Dans l’avant propos de ses pièces de théâtre, il écrivait : « J’ai toujours aimé passionnément le théâtre. Au lendemain de la guerre, j’ai découvert son pouvoir d’enchantement. » Quelques pages plus loin : « le rideau se lève. La magie est là ».
Des mots qui disent, en creux, une passion. Mais aussi et surtout ils racontent ce qui a façonné un homme. « La jeunesse s’est enfuie, mais la passion du théâtre est demeurée ». Et l’auteur de confier que tout au long de sa longue et riche existence il avait arpenté les salles de théâtre.
Il fallait d’ailleurs voir ses yeux embués alors que sur le plateau de la Grande Librairie, un soir d’avril 2021, François Busnel avait demandé à Vincent Lindon de venir lire un passage des pièces que l’homme en question avait écrit. Alors qu’il avait vécu une vie pleine et passionnante. Remplie et utile, il s’émouvait aux larmes, d’avoir pu, au crépuscule de son existence entendre ses mots être dits et joués par un acteur qu’il aimait.

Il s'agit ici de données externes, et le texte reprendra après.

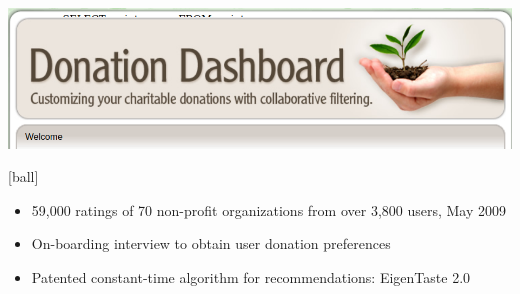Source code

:         
        \vspace{3ex}
        \includegraphics[scale=0.2]{GraphicFiles/DonationDashboard.png}
        
        [ball]
        \begin{itemize}
            \item 59,000 ratings of 70 non-profit organizations from over 3,800 users, May 2009
            \item On-boarding interview to obtain user donation preferences
            \item Patented constant-time algorithm for recommendations: EigenTaste 2.0
        \end{itemize}
        \vspace{3ex}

Dans cet instant de télévision, Robert Badinter montrait une autre facette de lui. Celle d’un homme pour qui, au-delà de tout ce qu’il avait accompli avec brio et humanité, s’épanouissait aussi dans la création théâtrale, mais surtout dans ce que le spectacle vivant lui proposait comme émotion. Il nous disait à quel point l’enchantement du théâtre avait modifié sa perception du monde. Il racontait à quel point il considérait le théâtre comme une pierre essentielle de ce qui constituait la France.
Dans cette même émission, il confiait à quel point le théâtre avait façonné l’homme qu’il était devenu, en ce sens que les tragédies, les fictions, les vaudevilles qu’il avait vus sur scène lui avait conféré un petit quelque chose. « Un je ne sais quoi », aurait pu écrire Jankélévitch. Ce « je ne sais quoi » qui donne une consistance, qui façonne une ampleur, qui fait de quelqu’un une personne augmentée.
Robert Badinter était une personne augmentée. Non pas qu’il était un surhomme, non. Il était un homme augmenté de toute la culture qu’il avait emmagasiné en lui et qu’il avait digérée afin qu’elle était devenue une part entière de l’homme qu’il était. Il fallait le voir froncer les sourcils de malice quand il se mettait à parler de Victor Hugo, s’animer alors qu’il racontait les pièces de théâtre qu’il vénérait. Un homme augmenté au sens où toutes les expériences sensibles vécues grâce à la création artistique : littéraire, théâtrale, ou musicale, faisaient de lui un être à part. Richard Malka raconte que lorsque Badinter lui a demandé d’adapter son livre « Idiss » en BD, il s’était passionné pour la mise en bulles et la façon dont les dessins restitueraient l’histoire de sa grand-mère maternelle.
Évidemment, il faudrait aussi rappeler l’œuvre politique et humaniste magistrale de l’homme Badinter, comme une évidence. Elle l’est. Ce qui est tout autant fascinant dans le parcours de l’ex garde des Sceaux, c’est aussi la place de la culture. Comme si, peut-être l’un des enseignements de la vie inspirante de cet homme était le suivant : la création artistique dans sa dimension sensible polit les pierres humaines que nous sommes et nous augmente.